Small-scale miners have asked government to speedily review procedures in allocating mining concessions in the country, as the current measures favour large-scale companies.
The miners say government has wrongly prioritised major suitable mining areas to large-scale mining companies for minerals exploration, depriving prospective small-scale miners from having access to lands.
“We think that the allocation of the concessions was not properly done. Currently, what we are proposing is that we want government to take a second look and review all the various blockings and the concession allocations,” Edward Kwasi Akuoko, Director Policy & Research, Artisanal and Small Scale Mining Africa-Network (ASMAN), told B&FT in an interview.
In 2011, government in consultation with the Minerals Commission pledged to designate areas to be reserved for small-scale mining activity based on technical and financial viability.
The Minerals Commission was to develop standardised procedures, including adequate advance notice and community representation in deliberations leading to the designation of areas.
Small-scale mining in the country is defined to include the exploitation of mineral deposits using fairly rudimentary implements at low levels of production, and with minimal capital investment.
Available checks estimate that over one million people are involved directly in small-scale mining, and over a million people benefit directly or indirectly from this activity.
In 2012, gold production from the activities of small-scale miners from both legal and illegal sources contributed approximately 800,000 metric tonnes, which is 28 percent of total gold production in the country.
Mr. Akuoko complained that the few areas with viable prospects for mining exploration activities have all been granted to the large-scale mining companies.
He said large-scale mining companies, which are very few with approximately 40 in the country’s mining industry, are holding on to about 70 percent of the mineable land.
“Most of them are not even working on the lands and just keeping them. This is what is depriving prospective small-scale miners of having access to land.
“At the moment there are a lot of prospective small-scale miners who have applied for land, and they are not getting licence, that’s the main problem on the ground. That is why the small-scale menace is becoming prevalent in the country,” he said.
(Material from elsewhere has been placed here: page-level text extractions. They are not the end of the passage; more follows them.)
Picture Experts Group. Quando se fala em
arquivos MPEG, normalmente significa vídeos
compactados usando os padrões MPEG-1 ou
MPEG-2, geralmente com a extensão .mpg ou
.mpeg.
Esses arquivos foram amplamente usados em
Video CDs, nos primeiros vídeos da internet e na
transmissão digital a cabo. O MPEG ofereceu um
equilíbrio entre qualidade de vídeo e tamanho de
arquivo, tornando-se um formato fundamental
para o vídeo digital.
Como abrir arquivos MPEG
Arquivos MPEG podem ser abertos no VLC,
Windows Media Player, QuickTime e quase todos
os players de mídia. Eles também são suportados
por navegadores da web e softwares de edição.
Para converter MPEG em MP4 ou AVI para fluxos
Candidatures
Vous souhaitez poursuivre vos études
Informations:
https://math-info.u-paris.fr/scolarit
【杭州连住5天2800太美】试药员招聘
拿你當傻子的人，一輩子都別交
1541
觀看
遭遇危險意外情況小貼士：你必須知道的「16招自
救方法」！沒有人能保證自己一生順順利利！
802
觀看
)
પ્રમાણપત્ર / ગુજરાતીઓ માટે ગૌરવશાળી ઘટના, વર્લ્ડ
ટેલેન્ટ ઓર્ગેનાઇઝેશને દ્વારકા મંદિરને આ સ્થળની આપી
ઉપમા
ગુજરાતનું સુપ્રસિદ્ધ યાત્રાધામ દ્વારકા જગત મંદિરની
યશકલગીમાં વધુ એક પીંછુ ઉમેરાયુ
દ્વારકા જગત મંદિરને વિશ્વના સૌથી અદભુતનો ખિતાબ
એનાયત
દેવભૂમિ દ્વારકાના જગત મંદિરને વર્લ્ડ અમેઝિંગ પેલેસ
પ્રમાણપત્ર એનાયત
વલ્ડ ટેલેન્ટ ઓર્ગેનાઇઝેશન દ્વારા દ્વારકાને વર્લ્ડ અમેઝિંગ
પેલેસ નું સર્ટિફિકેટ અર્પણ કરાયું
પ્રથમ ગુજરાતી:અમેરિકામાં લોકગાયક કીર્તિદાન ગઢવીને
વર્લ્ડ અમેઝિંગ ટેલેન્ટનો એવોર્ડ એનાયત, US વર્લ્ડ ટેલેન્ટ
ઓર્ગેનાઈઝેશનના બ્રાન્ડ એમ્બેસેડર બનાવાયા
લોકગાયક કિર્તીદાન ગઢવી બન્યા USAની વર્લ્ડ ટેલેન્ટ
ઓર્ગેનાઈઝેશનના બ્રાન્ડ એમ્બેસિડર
Mr. Akuoko further argued: “A mining company can acquire an over-300 kilometre square concession, meanwhile these small-scale miners who are indigenes that don’t need much large land size to make maximum use cannot get access to the lands.
“When people apply for licences for small-scale mining concessions they don’t get the land to work on.”
Dr. Toni Aubynn, Chief Executive Officer of the Minerals Commission, has vowed to position the small-scale mining industry to become efficient, indigenous and self-reliant.
“Government will work with, and encourage, mining companies to collaborate and give support to small-scale miners where it can be established that this will be in the mutual interest of the parties,” he said.
A London-based International Institute for Environment and Development (IIED) report on artisanal/small-scale mining has said small-scale mining produces about 85 percent of the world’s gemstones and 20-25 percent of all the gold. It also provides jobs and incomes for 20 to 30 million of the world’s poorest people, and supports the livelihoods of five times that number.
The report stated that artisanal/small-scale mining employs 10 times more people than large-scale mining. But it takes place in very remote areas, usually involves poor and vulnerable people -- including women and children -- and is renowned for severe pollution and harsh working conditions.